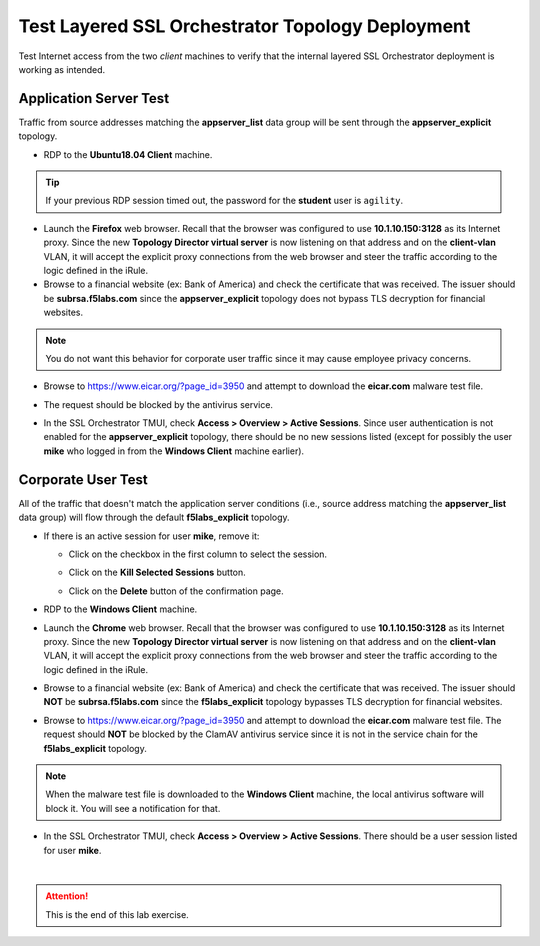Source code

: .. role:: red
.. role:: bred


Test Layered SSL Orchestrator Topology Deployment
================================================================================

Test Internet access from the two *client* machines to verify that the internal layered SSL Orchestrator deployment is working as intended.


Application Server Test
------------------------
Traffic from source addresses matching the **appserver_list** data group will be sent through the **appserver_explicit** topology.

-  RDP to the **Ubuntu18.04 Client** machine.

.. tip::

   If your previous RDP session timed out, the password for the **student** user is ``agility``.

-  Launch the **Firefox** web browser. Recall that the browser was configured to use **10.1.10.150:3128** as its Internet proxy. Since the new **Topology Director virtual server** is now listening on that address and on the **client-vlan** VLAN, it will accept the explicit proxy connections from the web browser and steer the traffic according to the logic defined in the iRule.

-  Browse to a financial website (ex: Bank of America) and check the certificate that was received. The issuer should be **subrsa.f5labs.com** since the **appserver_explicit** topology does not bypass TLS decryption for financial websites.

.. note::
   You do not want this behavior for corporate user traffic since it may cause employee privacy concerns.

-  Browse to https://www.eicar.org/?page_id=3950 and attempt to download the **eicar.com** malware test file.

.. image:: ../images/test-eicar-download.png
   :alt: Eicar malware download test

-  The request should be blocked by the antivirus service.

.. image:: ../images/test-eicar-blocked.png
   :alt: Eicar malware download test

-  In the SSL Orchestrator TMUI, check **Access > Overview > Active Sessions**. Since user authentication is not enabled for the **appserver_explicit** topology, there should be no new sessions listed (except for possibly the user **mike** who logged in from the **Windows Client** machine earlier).

.. image:: ../images/test-apm-ubuntu.png
   :alt: APM user sessions


Corporate User Test
--------------------

All of the traffic that doesn't match the application server conditions (i.e., source address matching the **appserver_list** data group) will flow through the default **f5labs_explicit** topology.

-  If there is an active session for user **mike**, remove it:

   -  Click on the checkbox in the first column to select the session.

   -  Click on the **Kill Selected Sessions** button.

      .. image:: ../images/active-sessions-mike-remove-1.png
         :alt: Delete APM user session

   -  Click on the **Delete** button of the confirmation page. 

      .. image:: ../images/active-sessions-mike-remove-2.png
         :alt: Confirm delete


-  RDP to the **Windows Client** machine.

-  Launch the **Chrome** web browser. Recall that the browser was configured to use **10.1.10.150:3128** as its Internet proxy. Since the new **Topology Director virtual server** is now listening on that address and on the **client-vlan** VLAN, it will accept the explicit proxy connections from the web browser and steer the traffic according to the logic defined in the iRule.

-  Browse to a financial website (ex: Bank of America) and check the certificate that was received. The issuer should **NOT** be **subrsa.f5labs.com** since the **f5labs_explicit** topology bypasses TLS decryption for financial websites.

-  Browse to https://www.eicar.org/?page_id=3950 and attempt to download the **eicar.com** malware test file. The request should **NOT** be blocked by the ClamAV antivirus service since it is not in the service chain for the **f5labs_explicit** topology.


.. image:: ../images/test-eicar-download.png
   :alt: Eicar malware download

.. note::
   When the malware test file is downloaded to the **Windows Client** machine, the local antivirus software will block it. You will see a notification for that.


-  In the SSL Orchestrator TMUI, check **Access > Overview > Active Sessions**. There should be a user session listed for user **mike**.

.. image:: ../images/test-apm-windows.png
   :alt: APM user sessions

|

.. attention::
   This is the end of this lab exercise.



.. |ff-menu| image:: ../images/ff-menu.png
   :width: 14px
   :height: 14px
   :alt: Firefox Menu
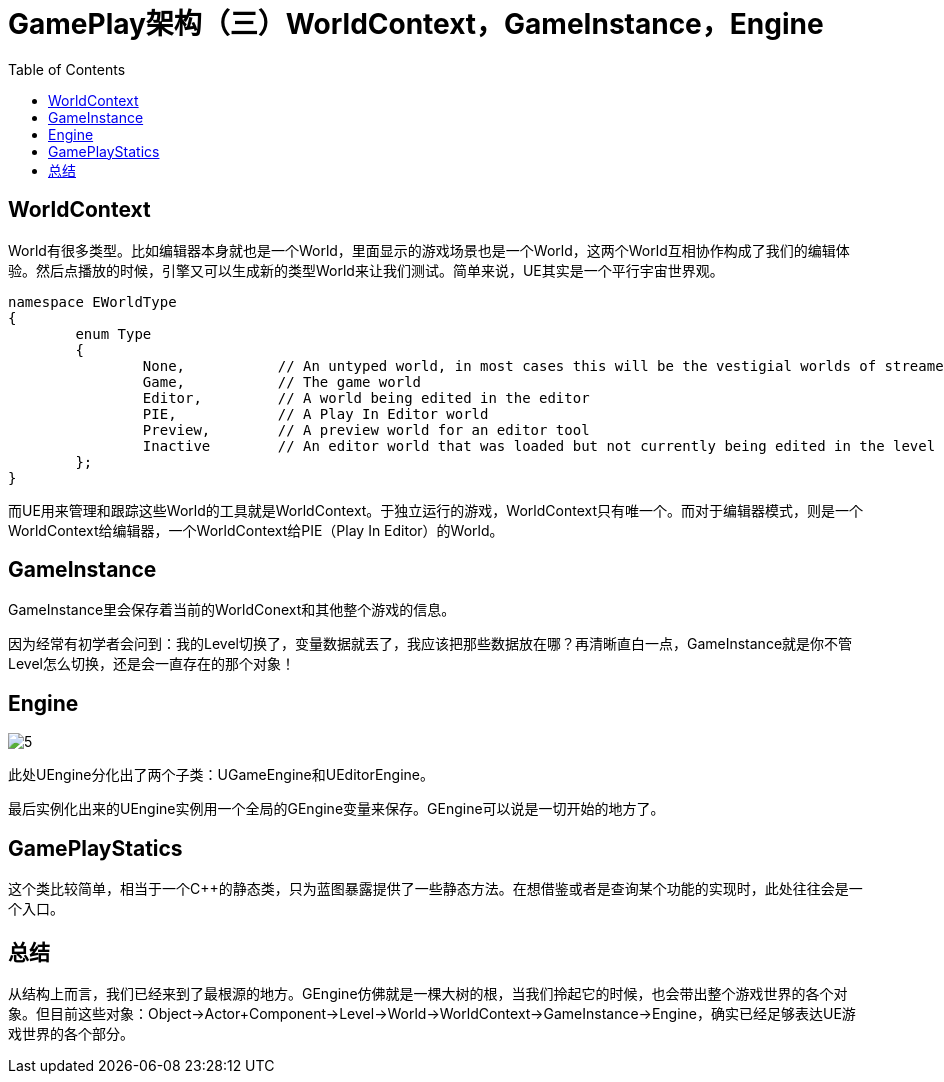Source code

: # GamePlay架构（三）WorldContext，GameInstance，Engine
:toc:

## WorldContext
World有很多类型。比如编辑器本身就也是一个World，里面显示的游戏场景也是一个World，这两个World互相协作构成了我们的编辑体验。然后点播放的时候，引擎又可以生成新的类型World来让我们测试。简单来说，UE其实是一个平行宇宙世界观。

```
namespace EWorldType
{
	enum Type
	{
		None,		// An untyped world, in most cases this will be the vestigial worlds of streamed in sub-levels
		Game,		// The game world
		Editor,		// A world being edited in the editor
		PIE,		// A Play In Editor world
		Preview,	// A preview world for an editor tool
		Inactive	// An editor world that was loaded but not currently being edited in the level editor
	};
}
```

而UE用来管理和跟踪这些World的工具就是WorldContext。于独立运行的游戏，WorldContext只有唯一个。而对于编辑器模式，则是一个WorldContext给编辑器，一个WorldContext给PIE（Play In Editor）的World。

## GameInstance
GameInstance里会保存着当前的WorldConext和其他整个游戏的信息。

因为经常有初学者会问到：我的Level切换了，变量数据就丟了，我应该把那些数据放在哪？再清晰直白一点，GameInstance就是你不管Level怎么切换，还是会一直存在的那个对象！

## Engine
image:./Image/5.png[]

此处UEngine分化出了两个子类：UGameEngine和UEditorEngine。

最后实例化出来的UEngine实例用一个全局的GEngine变量来保存。GEngine可以说是一切开始的地方了。

## GamePlayStatics
这个类比较简单，相当于一个C++的静态类，只为蓝图暴露提供了一些静态方法。在想借鉴或者是查询某个功能的实现时，此处往往会是一个入口。

## 总结
从结构上而言，我们已经来到了最根源的地方。GEngine仿佛就是一棵大树的根，当我们拎起它的时候，也会带出整个游戏世界的各个对象。但目前这些对象：Object->Actor+Component->Level->World->WorldContext->GameInstance->Engine，确实已经足够表达UE游戏世界的各个部分。
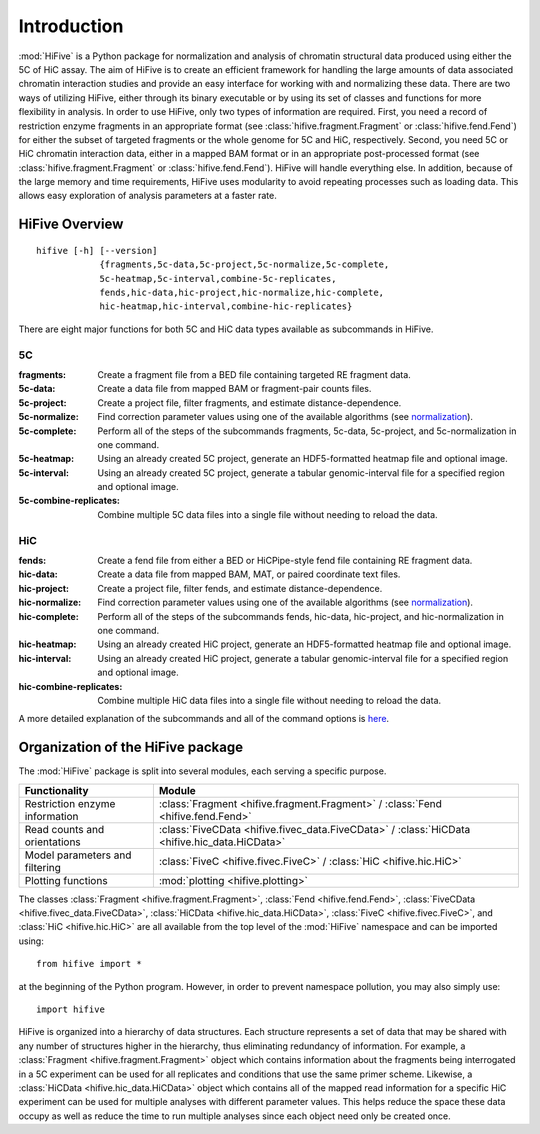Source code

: .. _introduction:


************
Introduction
************

:mod:`HiFive` is a Python package for normalization and analysis of chromatin structural data produced using either the 5C of HiC assay. The aim of HiFive is to create an efficient framework for handling the large amounts of data associated chromatin interaction studies and provide an easy interface for working with and normalizing these data. There are two ways of utilizing HiFive, either through its binary executable or by using its set of classes and functions for more flexibility in analysis. In order to use HiFive, only two types of information are required. First, you need a record of restriction enzyme fragments in an appropriate format (see :class:`hifive.fragment.Fragment` or :class:`hifive.fend.Fend`) for either the subset of targeted fragments or the whole genome for 5C and HiC, respectively. Second, you need 5C or HiC chromatin interaction data, either in a mapped BAM format or in an appropriate post-processed format (see :class:`hifive.fragment.Fragment` or :class:`hifive.fend.Fend`). HiFive will handle everything else. In addition, because of the large memory and time requirements, HiFive uses modularity to avoid repeating processes such as loading data. This allows easy exploration of analysis parameters at a faster rate.

.. _overview_hifive:

HiFive Overview
======================

::

  hifive [-h] [--version]
              {fragments,5c-data,5c-project,5c-normalize,5c-complete,
              5c-heatmap,5c-interval,combine-5c-replicates,
              fends,hic-data,hic-project,hic-normalize,hic-complete,
              hic-heatmap,hic-interval,combine-hic-replicates}

There are eight major functions for both 5C and HiC data types available as subcommands in HiFive.

5C
---

:fragments:             Create a fragment file from a BED file containing targeted RE fragment data.
:5c-data:               Create a data file from mapped BAM or fragment-pair counts files.
:5c-project:            Create a project file, filter fragments, and estimate distance-dependence.
:5c-normalize:          Find correction parameter values using one of the available algorithms (see normalization_).
:5c-complete:           Perform all of the steps of the subcommands fragments, 5c-data, 5c-project, and 5c-normalization in one command.
:5c-heatmap:            Using an already created 5C project, generate an HDF5-formatted heatmap file and optional image.
:5c-interval:           Using an already created 5C project, generate a tabular genomic-interval file for a specified region and optional image.
:5c-combine-replicates: Combine multiple 5C data files into a single file without needing to reload the data.

.. _normalization: normalization.html

HiC
----

:fends:                   Create a fend file from either a BED or HiCPipe-style fend file containing RE fragment data.
:hic-data:                Create a data file from mapped BAM, MAT, or paired coordinate text files.
:hic-project:             Create a project file, filter fends, and estimate distance-dependence.
:hic-normalize:           Find correction parameter values using one of the available algorithms (see normalization_).
:hic-complete:            Perform all of the steps of the subcommands fends, hic-data, hic-project, and hic-normalization in one command.
:hic-heatmap:             Using an already created HiC project, generate an HDF5-formatted heatmap file and optional image.
:hic-interval:            Using an already created HiC project, generate a tabular genomic-interval file for a specified region and optional image.
:hic-combine-replicates:  Combine multiple HiC data files into a single file without needing to reload the data.

A more detailed explanation of the subcommands and all of the command options is here_.

.. _here: hifive.html

.. _organization_of_the_hifive_package:

Organization of the HiFive package
=========================================

The :mod:`HiFive` package is split into several modules, each serving a specific purpose.

================================  ====================================
Functionality                     Module               
================================  ====================================
Restriction enzyme information    :class:`Fragment <hifive.fragment.Fragment>` / :class:`Fend <hifive.fend.Fend>`
Read counts and orientations      :class:`FiveCData <hifive.fivec_data.FiveCData>` / :class:`HiCData <hifive.hic_data.HiCData>`
Model parameters and filtering    :class:`FiveC <hifive.fivec.FiveC>` / :class:`HiC <hifive.hic.HiC>`
Plotting functions                :mod:`plotting <hifive.plotting>`
================================  ====================================

The classes :class:`Fragment <hifive.fragment.Fragment>`, :class:`Fend <hifive.fend.Fend>`, :class:`FiveCData <hifive.fivec_data.FiveCData>`, :class:`HiCData <hifive.hic_data.HiCData>`, :class:`FiveC <hifive.fivec.FiveC>`, and :class:`HiC <hifive.hic.HiC>` are all available from the top level of the :mod:`HiFive` namespace and can be imported using::

  from hifive import *

at the beginning of the Python program. However, in order to prevent namespace pollution, you may also simply use::

  import hifive

HiFive is organized into a hierarchy of data structures. Each structure represents a set of data that may be shared with any number of structures higher in the hierarchy, thus eliminating redundancy of information. For example, a :class:`Fragment <hifive.fragment.Fragment>` object which contains information about the fragments being interrogated in a 5C experiment can be used for all replicates and conditions that use the same primer scheme. Likewise, a :class:`HiCData <hifive.hic_data.HiCData>` object which contains all of the mapped read information for a specific HiC experiment can be used for multiple analyses with different parameter values. This helps reduce the space these data occupy as well as reduce the time to run multiple analyses since each object need only be created once.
****************************************
◆ **Work instruction**
Should a line in the material contain "needing", copy it.

◆ **Exercise answer**
:5c-combine-replicates: Combine multiple 5C data files into a single file without needing to reload the data.
:hic-combine-replicates:  Combine multiple HiC data files into a single file without needing to reload the data.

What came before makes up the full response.